** start **

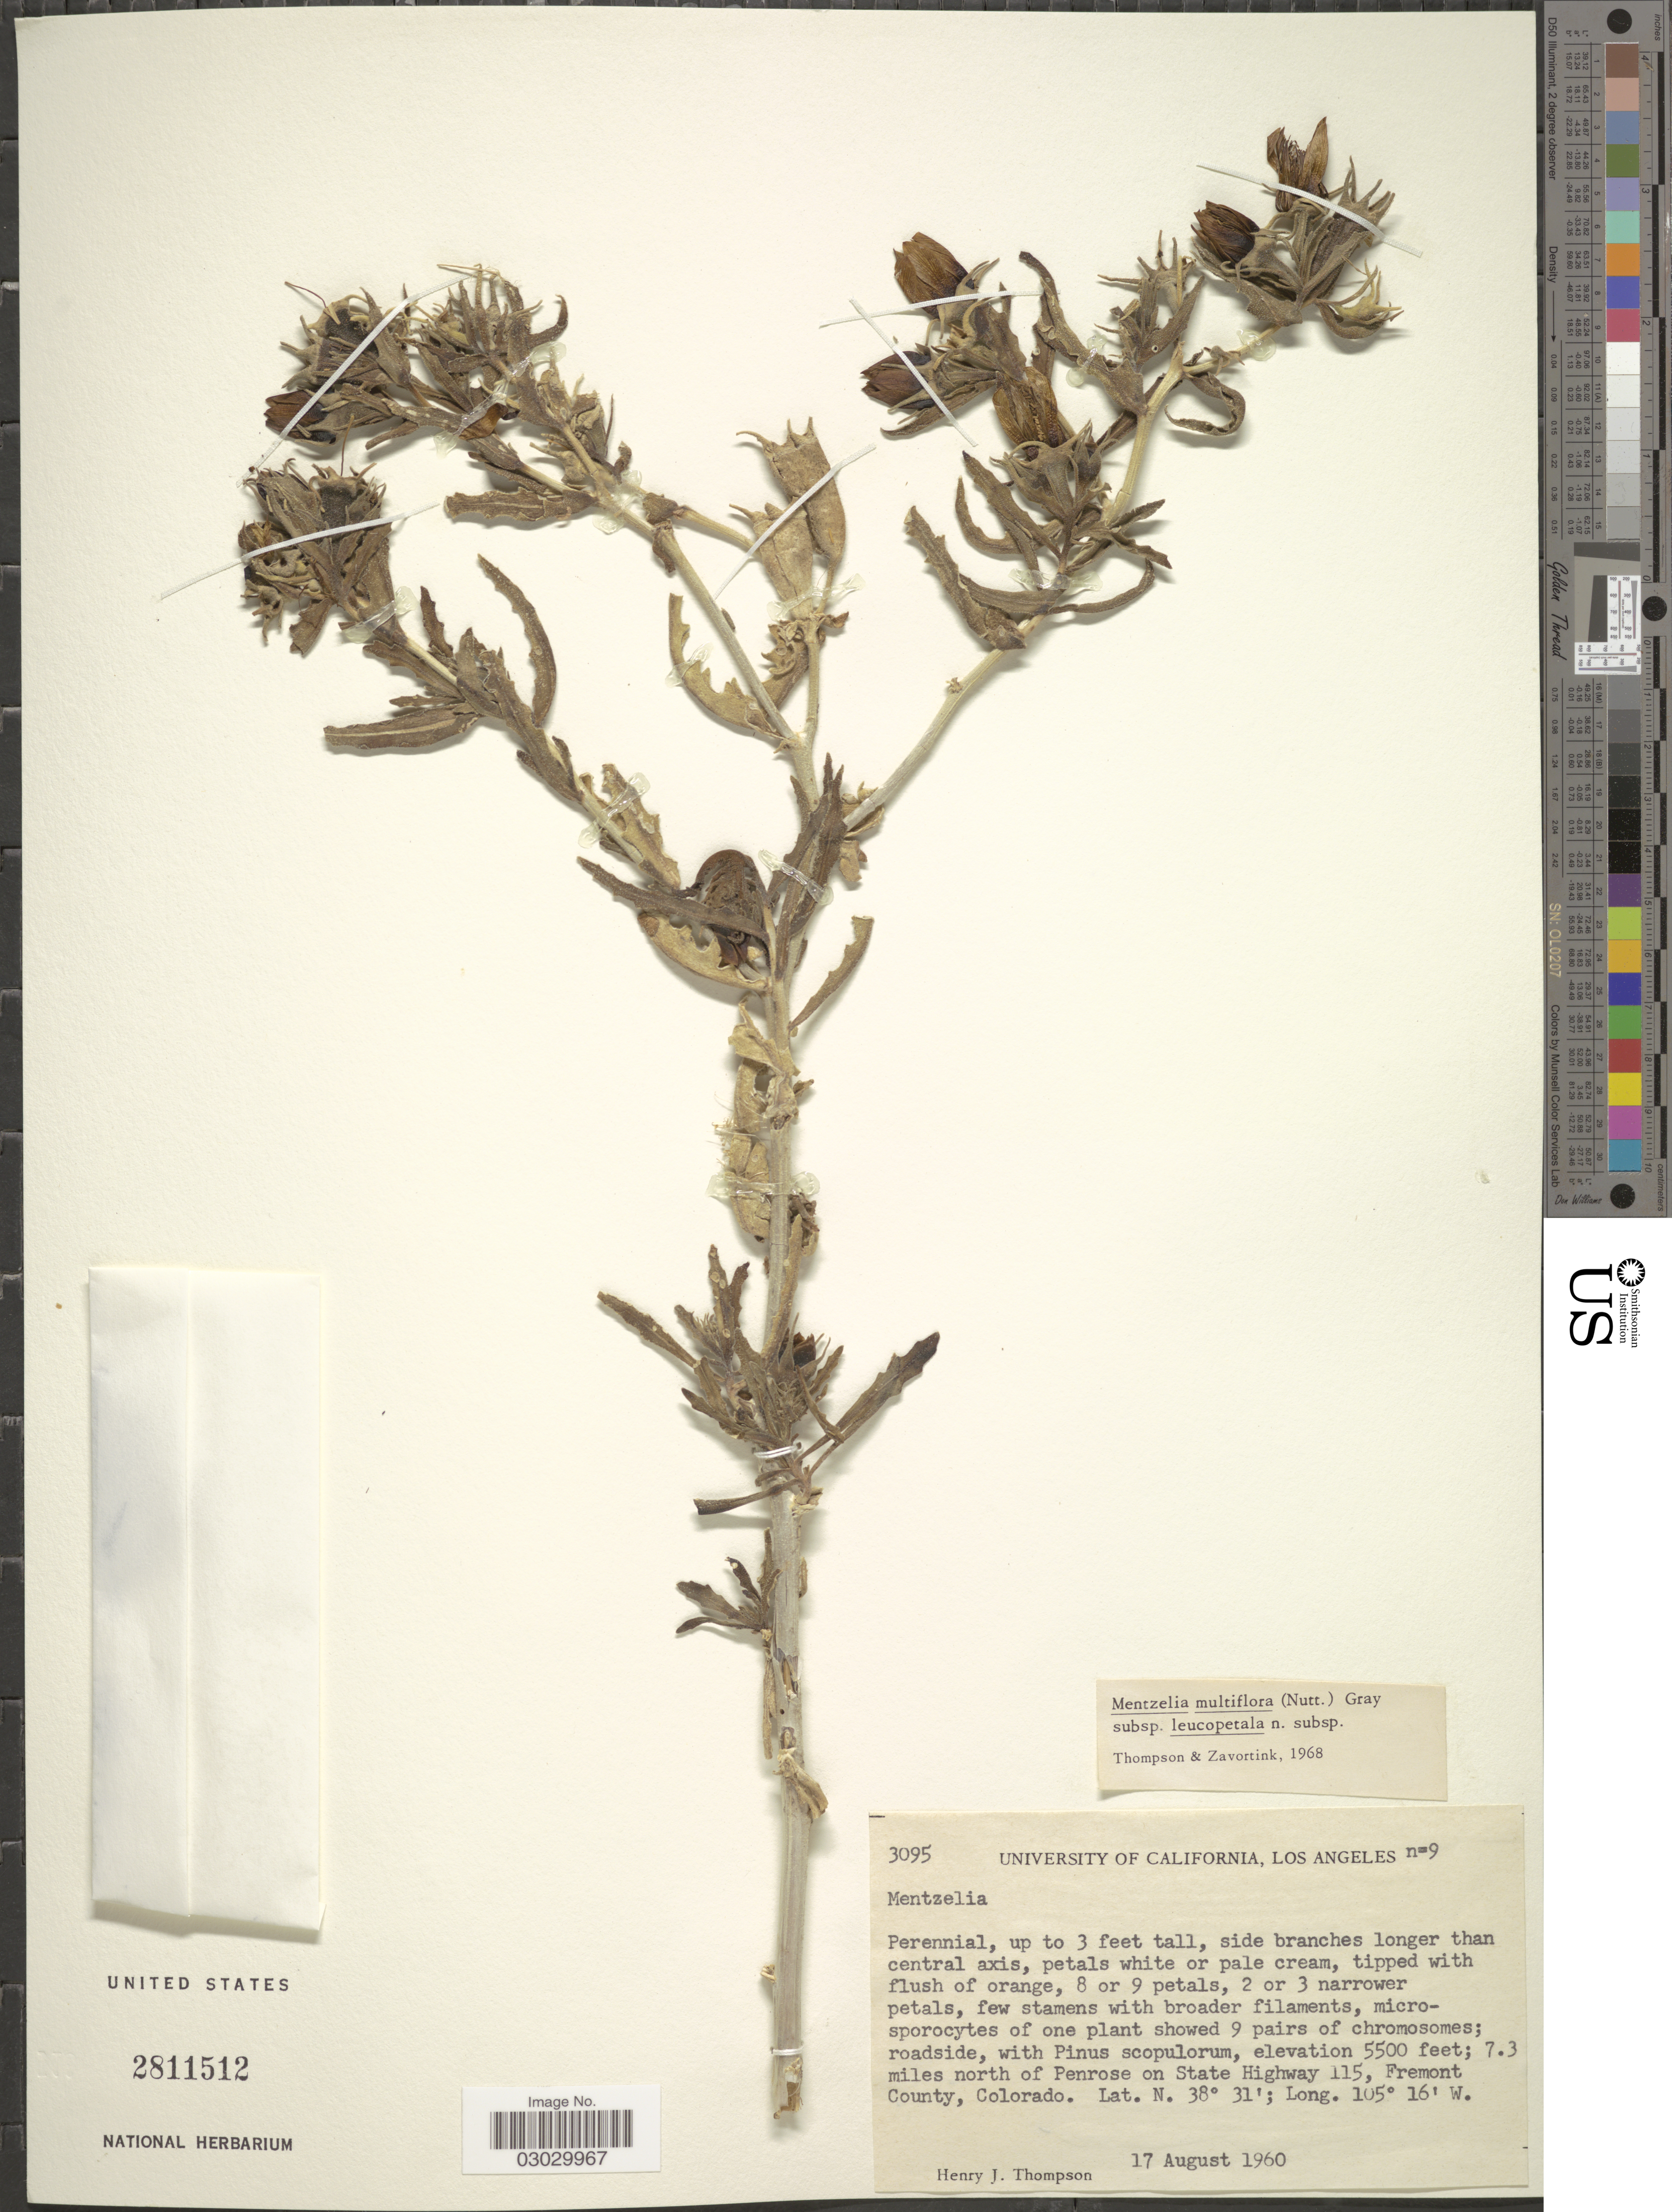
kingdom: Plantae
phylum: Tracheophyta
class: Magnoliopsida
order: Cornales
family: Loasaceae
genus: Mentzelia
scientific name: Mentzelia multiflora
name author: (Nutt.) A. Gray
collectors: H. J. Thompson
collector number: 3095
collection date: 1960-08-17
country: United States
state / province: Colorado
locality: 7.3 miles north of Penrose on State Highway 115, Fremont County.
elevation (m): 1676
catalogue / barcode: US 2811512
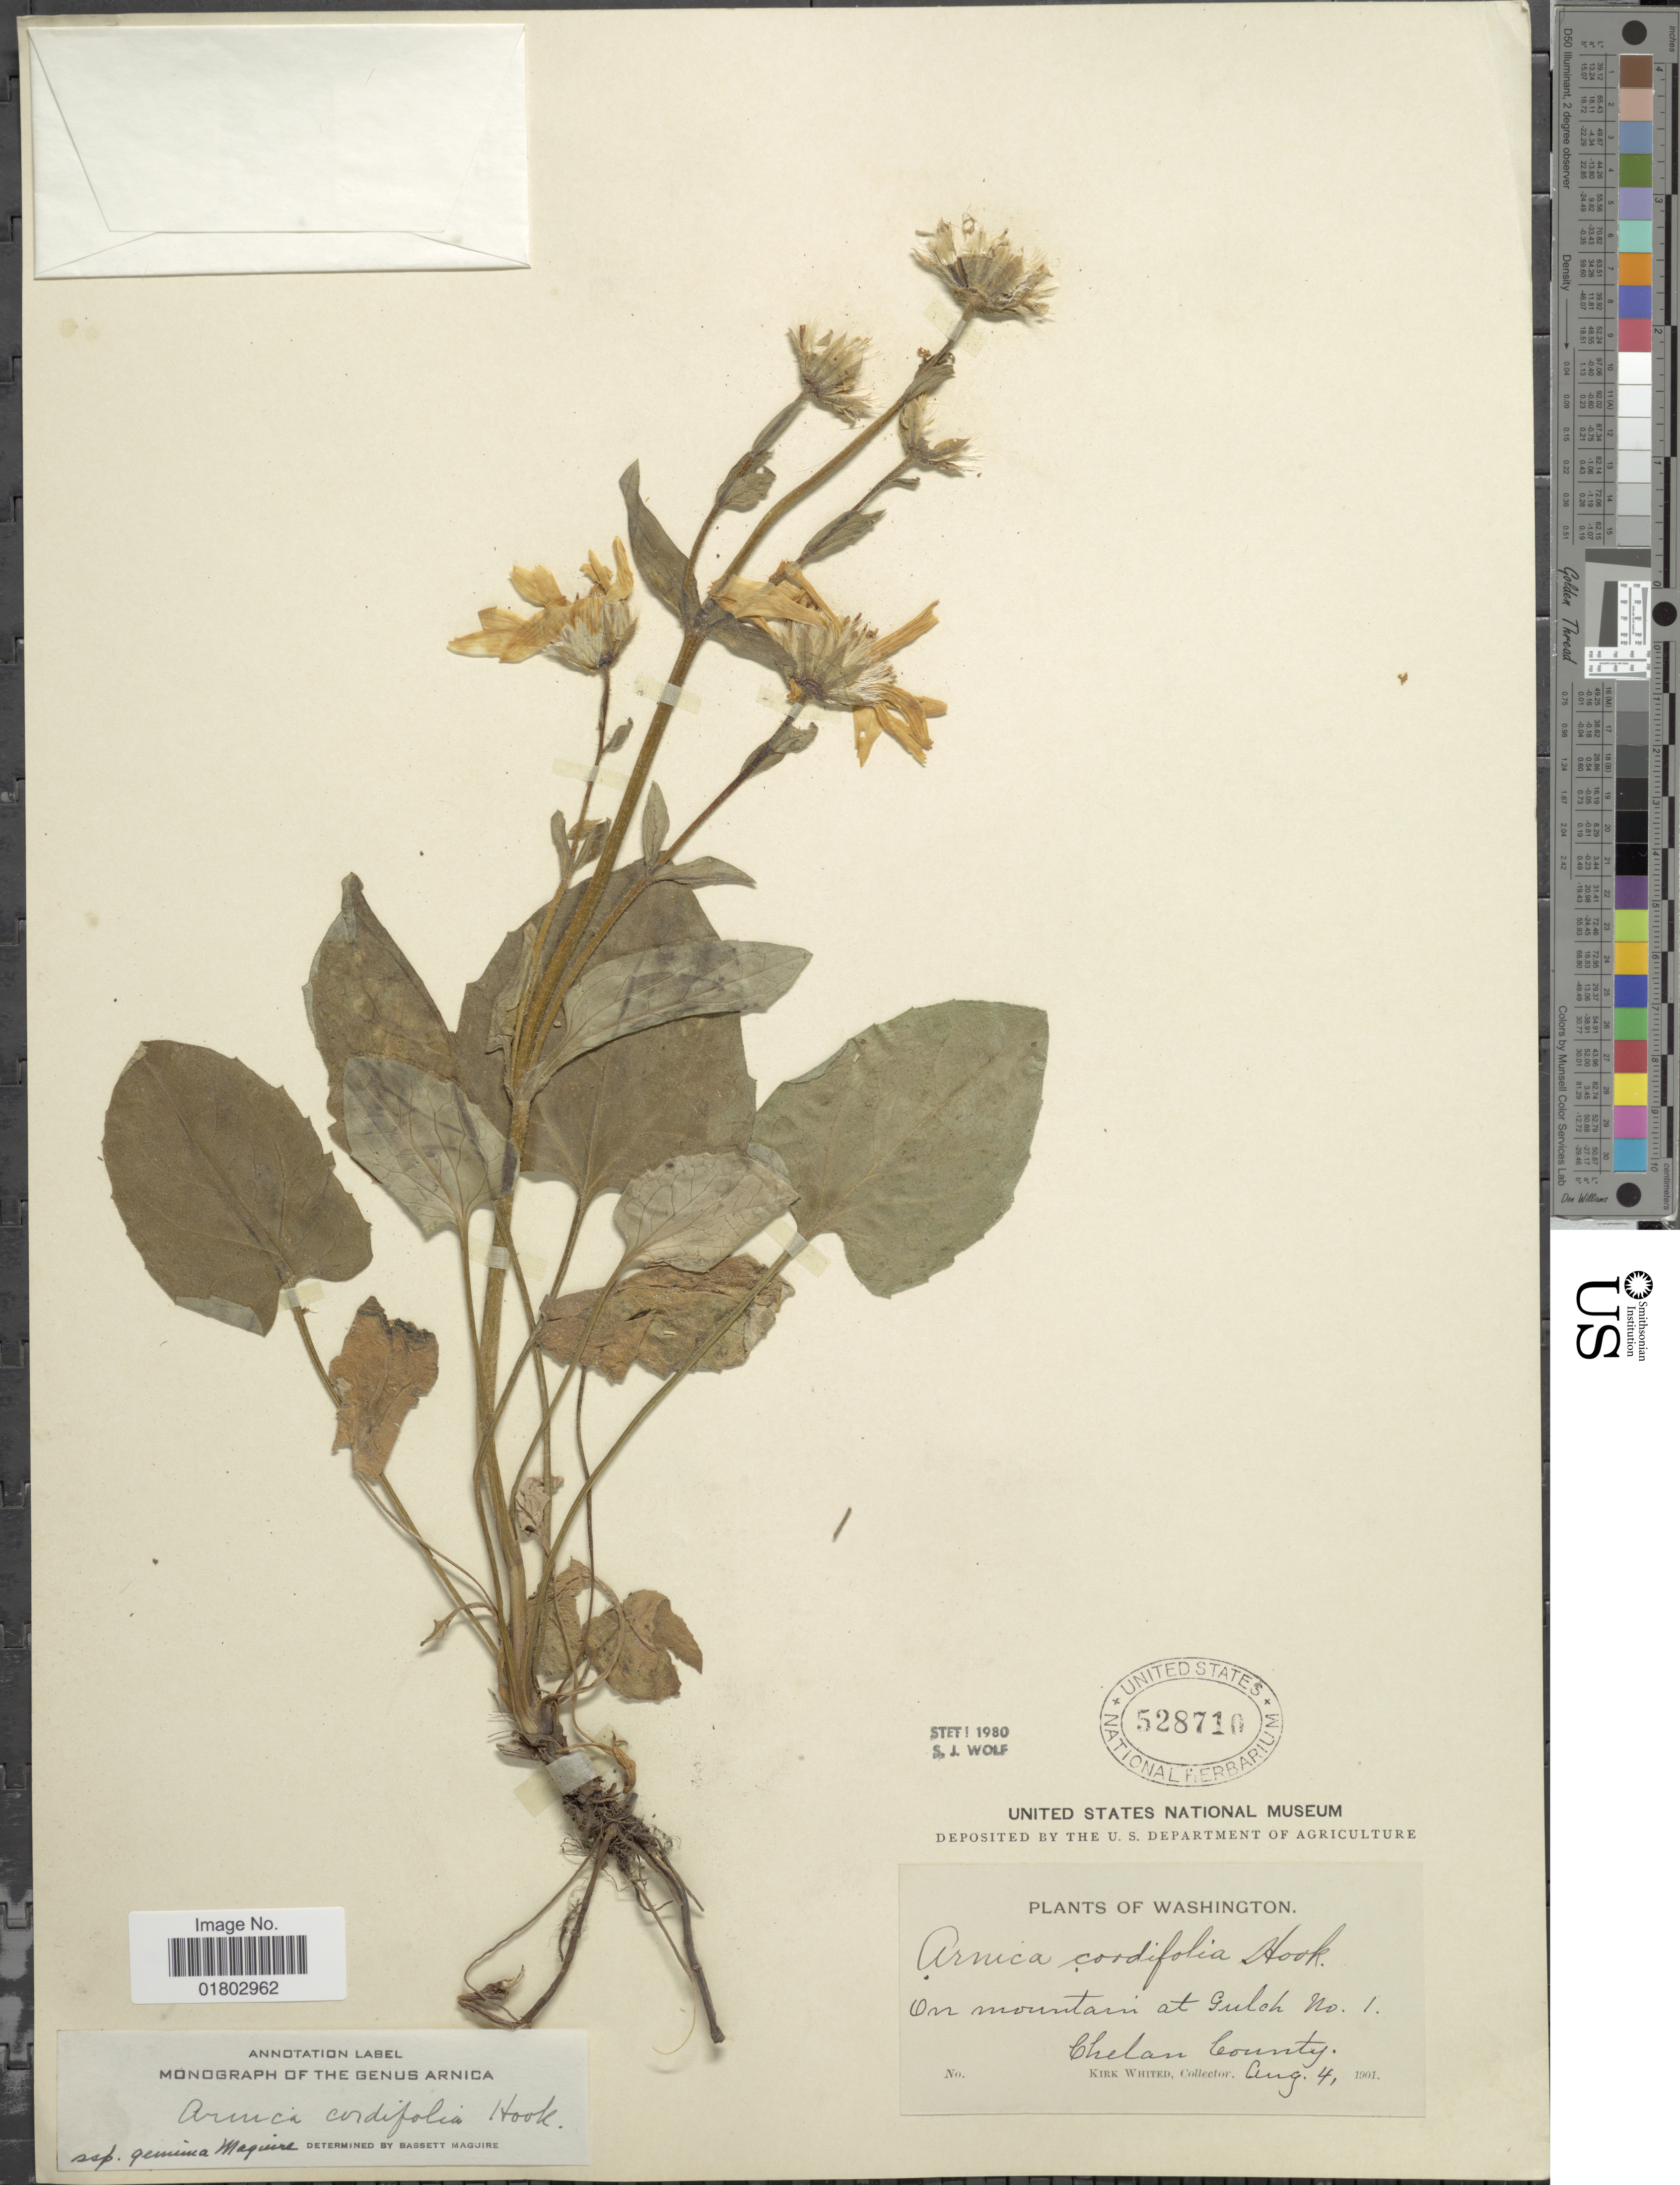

** end **

**What you should do**: Turn the lines above, starting with the line that contains "phylum: Tracheophyta" and going on through the end of the records, into a JSON list of strings with one string per line and blank lines left out. Leave the pictures out.

**Task solution**:
[
  "phylum: Tracheophyta",
  "class: Magnoliopsida",
  "order: Cornales",
  "family: Loasaceae",
  "genus: Mentzelia",
  "scientific name: Mentzelia multiflora",
  "name author: (Nutt.) A. Gray",
  "collectors: H. J. Thompson",
  "collector number: 3095",
  "collection date: 1960-08-17",
  "country: United States",
  "state / province: Colorado",
  "locality: 7.3 miles north of Penrose on State Highway 115, Fremont County.",
  "elevation (m): 1676",
  "catalogue / barcode: US 2811512"
]